▶ _Job item_:
Retype the text of the items below from the line with "ระราชบัญญัติสถาบันเทคโนโลยีพระจอมเกล้า" to the line with "Дивитись все". Leave the pictures out.

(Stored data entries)
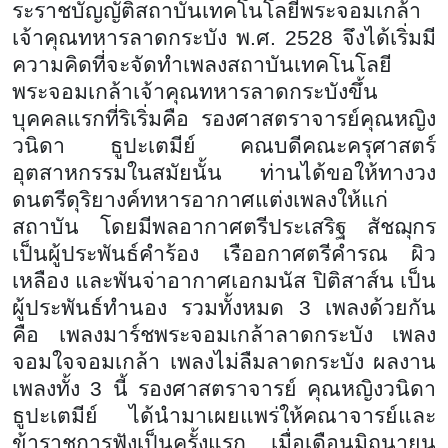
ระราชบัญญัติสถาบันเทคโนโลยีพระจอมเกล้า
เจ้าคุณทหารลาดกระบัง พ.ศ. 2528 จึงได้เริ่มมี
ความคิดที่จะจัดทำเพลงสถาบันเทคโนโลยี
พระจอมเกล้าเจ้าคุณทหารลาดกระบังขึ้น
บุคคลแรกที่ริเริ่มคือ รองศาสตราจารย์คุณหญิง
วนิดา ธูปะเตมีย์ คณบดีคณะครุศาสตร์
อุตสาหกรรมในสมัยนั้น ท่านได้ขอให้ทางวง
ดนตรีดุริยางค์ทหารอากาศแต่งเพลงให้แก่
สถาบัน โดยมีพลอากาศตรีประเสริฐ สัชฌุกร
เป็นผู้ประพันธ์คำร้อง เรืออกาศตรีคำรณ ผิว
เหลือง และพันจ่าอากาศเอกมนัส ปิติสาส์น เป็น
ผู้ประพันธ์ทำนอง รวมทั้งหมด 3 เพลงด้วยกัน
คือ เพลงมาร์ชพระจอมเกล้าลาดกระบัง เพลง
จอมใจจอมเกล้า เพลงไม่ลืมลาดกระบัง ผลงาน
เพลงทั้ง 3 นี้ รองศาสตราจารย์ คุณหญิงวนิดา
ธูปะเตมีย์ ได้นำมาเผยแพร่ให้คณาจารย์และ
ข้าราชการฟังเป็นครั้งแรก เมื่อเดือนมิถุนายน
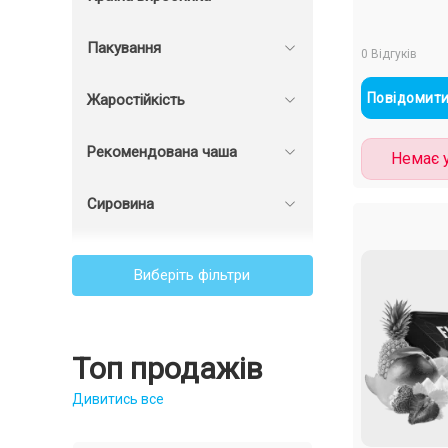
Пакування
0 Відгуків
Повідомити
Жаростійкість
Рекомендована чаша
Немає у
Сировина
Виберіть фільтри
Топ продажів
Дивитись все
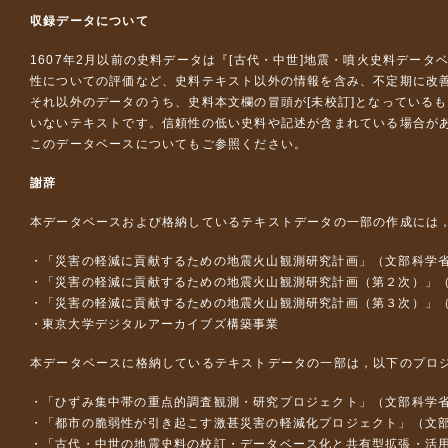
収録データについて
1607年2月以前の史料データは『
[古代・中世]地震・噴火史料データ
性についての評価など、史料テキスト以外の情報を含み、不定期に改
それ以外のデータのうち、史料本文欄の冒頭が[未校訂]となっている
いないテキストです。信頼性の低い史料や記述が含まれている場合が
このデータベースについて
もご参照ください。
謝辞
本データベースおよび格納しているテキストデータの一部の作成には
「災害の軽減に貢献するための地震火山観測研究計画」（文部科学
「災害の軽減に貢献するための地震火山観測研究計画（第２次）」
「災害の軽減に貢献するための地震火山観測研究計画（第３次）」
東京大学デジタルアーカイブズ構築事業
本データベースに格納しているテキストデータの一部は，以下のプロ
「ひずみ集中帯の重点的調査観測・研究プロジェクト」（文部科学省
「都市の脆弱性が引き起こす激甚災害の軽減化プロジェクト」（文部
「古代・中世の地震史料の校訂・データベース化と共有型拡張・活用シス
* * *
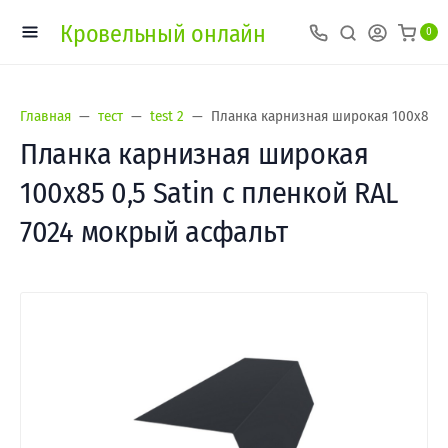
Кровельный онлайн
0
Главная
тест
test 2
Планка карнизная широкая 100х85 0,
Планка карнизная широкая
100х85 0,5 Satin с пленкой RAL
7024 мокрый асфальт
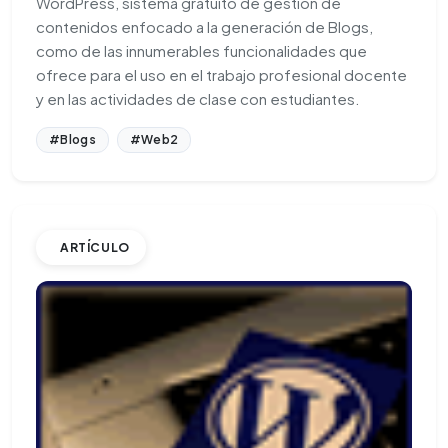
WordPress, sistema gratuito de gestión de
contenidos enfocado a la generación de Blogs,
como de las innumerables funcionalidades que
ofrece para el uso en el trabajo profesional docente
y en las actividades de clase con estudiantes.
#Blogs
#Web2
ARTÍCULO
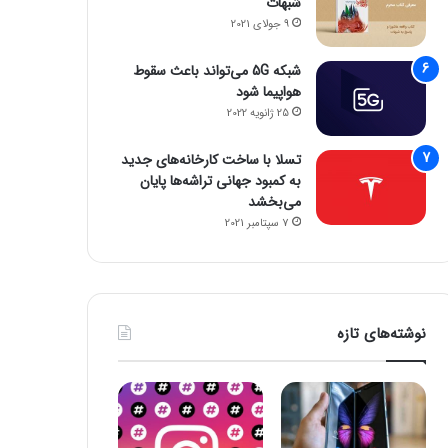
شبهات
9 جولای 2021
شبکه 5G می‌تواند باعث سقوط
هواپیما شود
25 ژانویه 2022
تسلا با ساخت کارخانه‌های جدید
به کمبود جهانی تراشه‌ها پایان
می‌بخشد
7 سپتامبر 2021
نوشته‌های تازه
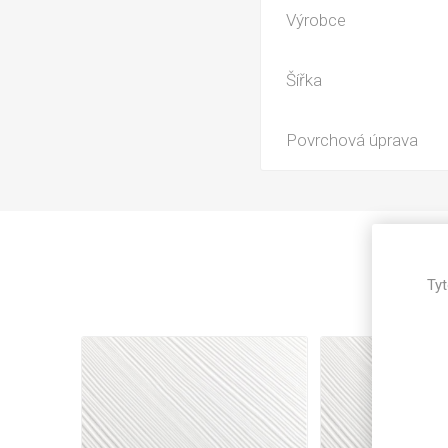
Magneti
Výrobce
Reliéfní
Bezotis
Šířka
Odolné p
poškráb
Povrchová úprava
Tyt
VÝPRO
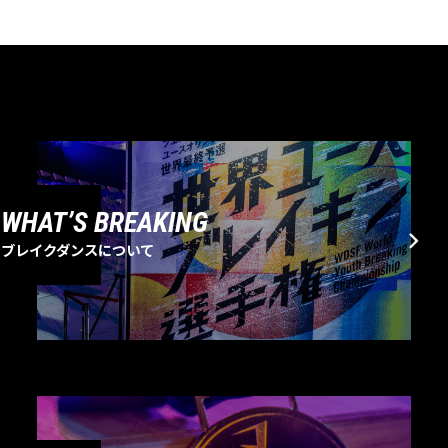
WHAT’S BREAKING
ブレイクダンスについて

▶ _Result_:
ระราชบัญญัติสถาบันเทคโนโลยีพระจอมเกล้า
เจ้าคุณทหารลาดกระบัง พ.ศ. 2528 จึงได้เริ่มมี
ความคิดที่จะจัดทำเพลงสถาบันเทคโนโลยี
พระจอมเกล้าเจ้าคุณทหารลาดกระบังขึ้น
บุคคลแรกที่ริเริ่มคือ รองศาสตราจารย์คุณหญิง
วนิดา ธูปะเตมีย์ คณบดีคณะครุศาสตร์
อุตสาหกรรมในสมัยนั้น ท่านได้ขอให้ทางวง
ดนตรีดุริยางค์ทหารอากาศแต่งเพลงให้แก่
สถาบัน โดยมีพลอากาศตรีประเสริฐ สัชฌุกร
เป็นผู้ประพันธ์คำร้อง เรืออกาศตรีคำรณ ผิว
เหลือง และพันจ่าอากาศเอกมนัส ปิติสาส์น เป็น
ผู้ประพันธ์ทำนอง รวมทั้งหมด 3 เพลงด้วยกัน
คือ เพลงมาร์ชพระจอมเกล้าลาดกระบัง เพลง
จอมใจจอมเกล้า เพลงไม่ลืมลาดกระบัง ผลงาน
เพลงทั้ง 3 นี้ รองศาสตราจารย์ คุณหญิงวนิดา
ธูปะเตมีย์ ได้นำมาเผยแพร่ให้คณาจารย์และ
ข้าราชการฟังเป็นครั้งแรก เมื่อเดือนมิถุนายน
Пакування
0 Відгуків
Повідомити
Жаростійкість
Рекомендована чаша
Немає у
Сировина
Виберіть фільтри
Топ продажів
Дивитись все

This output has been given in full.